▶ [Entries taken from a collection]
====

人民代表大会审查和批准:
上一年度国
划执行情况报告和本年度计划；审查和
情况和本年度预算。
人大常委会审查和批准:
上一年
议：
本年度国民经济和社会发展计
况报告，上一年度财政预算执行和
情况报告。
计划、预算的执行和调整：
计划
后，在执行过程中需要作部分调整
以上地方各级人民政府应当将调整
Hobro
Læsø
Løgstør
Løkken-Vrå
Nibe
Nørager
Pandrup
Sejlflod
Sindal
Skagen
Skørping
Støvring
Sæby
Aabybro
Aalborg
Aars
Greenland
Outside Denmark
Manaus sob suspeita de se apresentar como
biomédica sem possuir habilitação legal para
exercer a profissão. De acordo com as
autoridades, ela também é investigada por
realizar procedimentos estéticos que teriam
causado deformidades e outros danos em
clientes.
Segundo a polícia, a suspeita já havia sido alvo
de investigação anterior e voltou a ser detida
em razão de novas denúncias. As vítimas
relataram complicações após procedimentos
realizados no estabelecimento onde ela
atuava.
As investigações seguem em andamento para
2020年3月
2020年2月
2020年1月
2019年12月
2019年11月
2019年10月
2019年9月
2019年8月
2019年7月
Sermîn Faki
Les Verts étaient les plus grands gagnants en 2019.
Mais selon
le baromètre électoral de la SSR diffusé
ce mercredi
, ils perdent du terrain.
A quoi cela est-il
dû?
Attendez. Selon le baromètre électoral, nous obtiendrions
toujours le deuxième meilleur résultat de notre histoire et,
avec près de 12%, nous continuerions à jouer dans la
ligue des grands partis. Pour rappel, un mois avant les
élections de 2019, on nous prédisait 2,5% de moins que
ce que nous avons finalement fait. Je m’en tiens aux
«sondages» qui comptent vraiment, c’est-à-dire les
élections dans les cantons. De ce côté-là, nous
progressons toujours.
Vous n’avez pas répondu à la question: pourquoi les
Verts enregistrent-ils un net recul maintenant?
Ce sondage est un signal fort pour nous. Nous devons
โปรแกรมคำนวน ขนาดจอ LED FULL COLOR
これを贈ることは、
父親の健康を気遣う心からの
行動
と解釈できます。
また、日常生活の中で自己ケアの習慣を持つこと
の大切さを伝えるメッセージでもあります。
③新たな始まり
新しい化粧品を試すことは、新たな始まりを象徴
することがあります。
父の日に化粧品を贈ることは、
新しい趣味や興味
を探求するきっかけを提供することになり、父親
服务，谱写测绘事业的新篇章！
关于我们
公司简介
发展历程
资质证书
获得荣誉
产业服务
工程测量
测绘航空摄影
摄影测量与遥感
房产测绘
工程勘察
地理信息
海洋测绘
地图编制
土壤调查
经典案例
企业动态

====

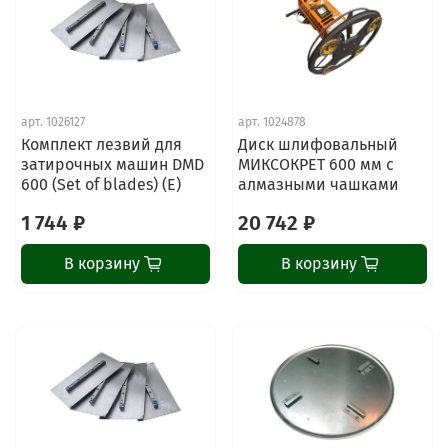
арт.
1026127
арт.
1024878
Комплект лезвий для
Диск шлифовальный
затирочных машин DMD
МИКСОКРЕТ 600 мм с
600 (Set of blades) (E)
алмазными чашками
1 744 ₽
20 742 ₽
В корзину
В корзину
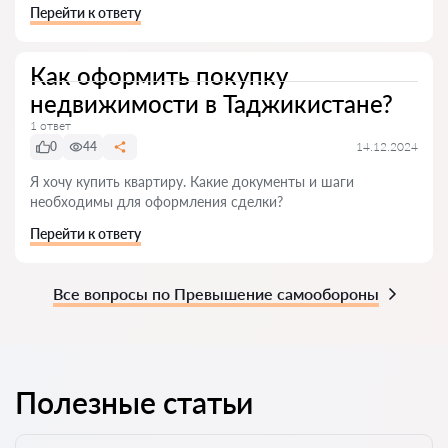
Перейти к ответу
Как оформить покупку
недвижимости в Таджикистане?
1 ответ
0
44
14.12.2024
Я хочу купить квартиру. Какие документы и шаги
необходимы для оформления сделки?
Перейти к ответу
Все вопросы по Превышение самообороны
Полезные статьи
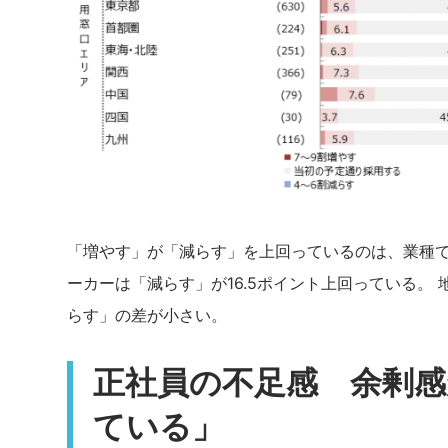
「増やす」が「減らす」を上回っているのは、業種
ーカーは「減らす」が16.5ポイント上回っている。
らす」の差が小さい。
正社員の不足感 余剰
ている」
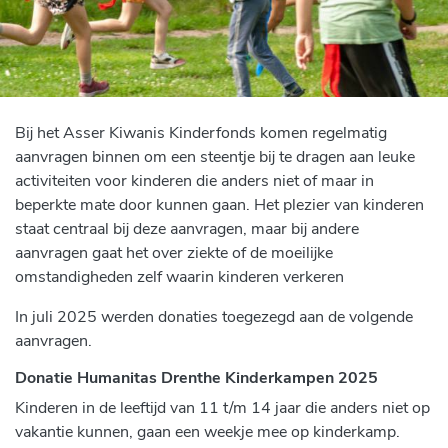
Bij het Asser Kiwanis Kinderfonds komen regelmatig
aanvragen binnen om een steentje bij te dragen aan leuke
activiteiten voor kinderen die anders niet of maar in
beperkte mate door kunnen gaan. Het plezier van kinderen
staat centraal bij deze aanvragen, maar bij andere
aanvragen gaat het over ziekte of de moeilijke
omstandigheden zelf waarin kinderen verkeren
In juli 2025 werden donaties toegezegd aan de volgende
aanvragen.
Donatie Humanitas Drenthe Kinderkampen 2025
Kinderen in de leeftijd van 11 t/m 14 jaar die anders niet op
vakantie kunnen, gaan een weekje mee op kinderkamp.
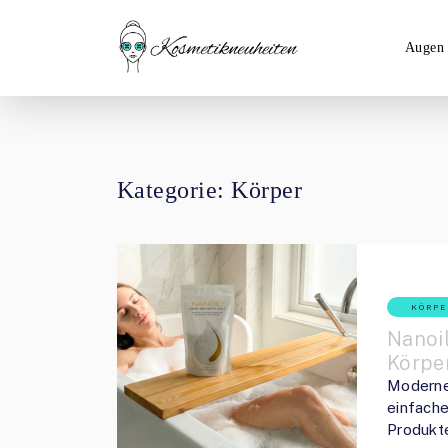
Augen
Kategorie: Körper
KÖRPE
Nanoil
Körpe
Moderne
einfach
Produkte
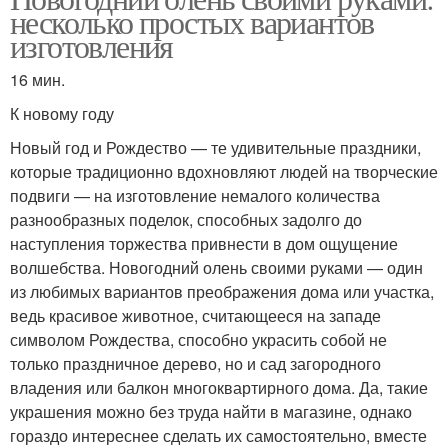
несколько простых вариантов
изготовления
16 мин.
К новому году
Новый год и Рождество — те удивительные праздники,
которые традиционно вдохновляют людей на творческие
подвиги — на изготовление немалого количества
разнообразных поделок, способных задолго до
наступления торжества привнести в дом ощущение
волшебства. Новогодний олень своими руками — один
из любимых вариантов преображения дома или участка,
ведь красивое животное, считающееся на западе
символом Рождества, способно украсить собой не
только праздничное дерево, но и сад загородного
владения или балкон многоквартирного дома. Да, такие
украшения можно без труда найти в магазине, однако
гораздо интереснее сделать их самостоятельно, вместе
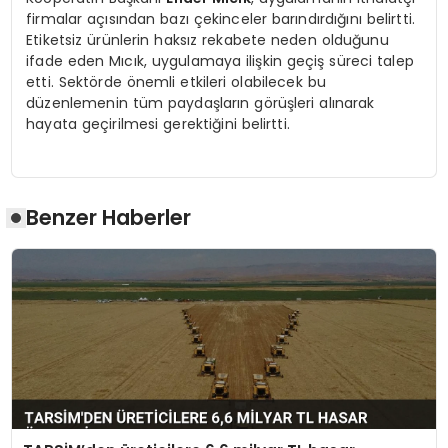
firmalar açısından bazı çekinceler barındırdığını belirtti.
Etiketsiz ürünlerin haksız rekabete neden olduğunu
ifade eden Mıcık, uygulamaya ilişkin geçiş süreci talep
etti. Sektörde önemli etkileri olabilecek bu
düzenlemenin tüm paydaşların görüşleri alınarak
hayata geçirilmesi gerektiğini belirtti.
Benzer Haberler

====

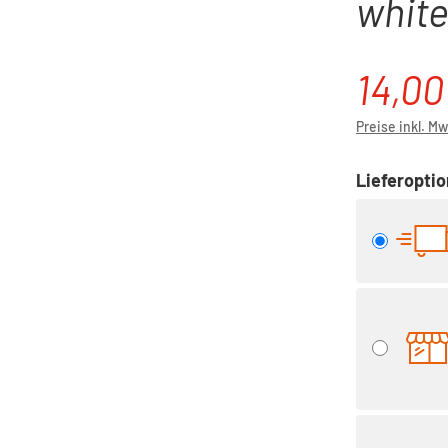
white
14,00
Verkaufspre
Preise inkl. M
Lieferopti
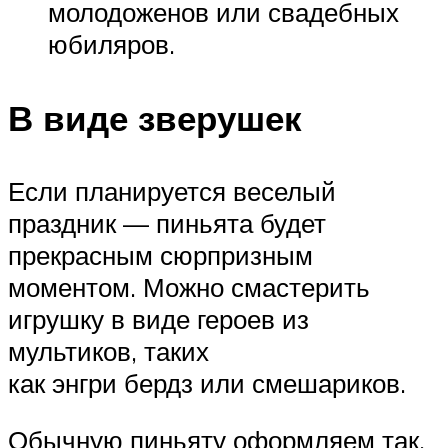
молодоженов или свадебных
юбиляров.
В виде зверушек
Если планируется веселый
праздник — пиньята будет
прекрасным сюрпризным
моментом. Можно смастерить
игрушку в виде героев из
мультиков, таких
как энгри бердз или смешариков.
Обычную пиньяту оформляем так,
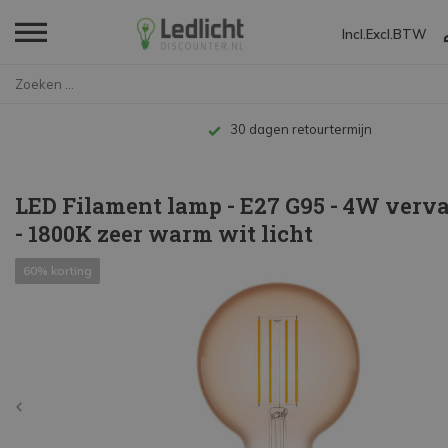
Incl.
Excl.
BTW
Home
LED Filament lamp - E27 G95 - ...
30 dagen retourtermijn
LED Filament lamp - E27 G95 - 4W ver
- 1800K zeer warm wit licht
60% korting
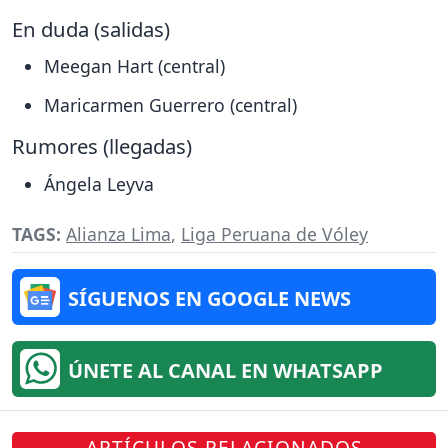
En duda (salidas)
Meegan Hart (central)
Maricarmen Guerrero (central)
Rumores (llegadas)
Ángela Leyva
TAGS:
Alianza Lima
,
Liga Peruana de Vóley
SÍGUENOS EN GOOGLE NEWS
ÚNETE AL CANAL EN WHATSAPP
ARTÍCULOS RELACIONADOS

====

Tallying every line that holds the string "grands", report the total for the records and nothing else.

▶ [Answer for the task] 2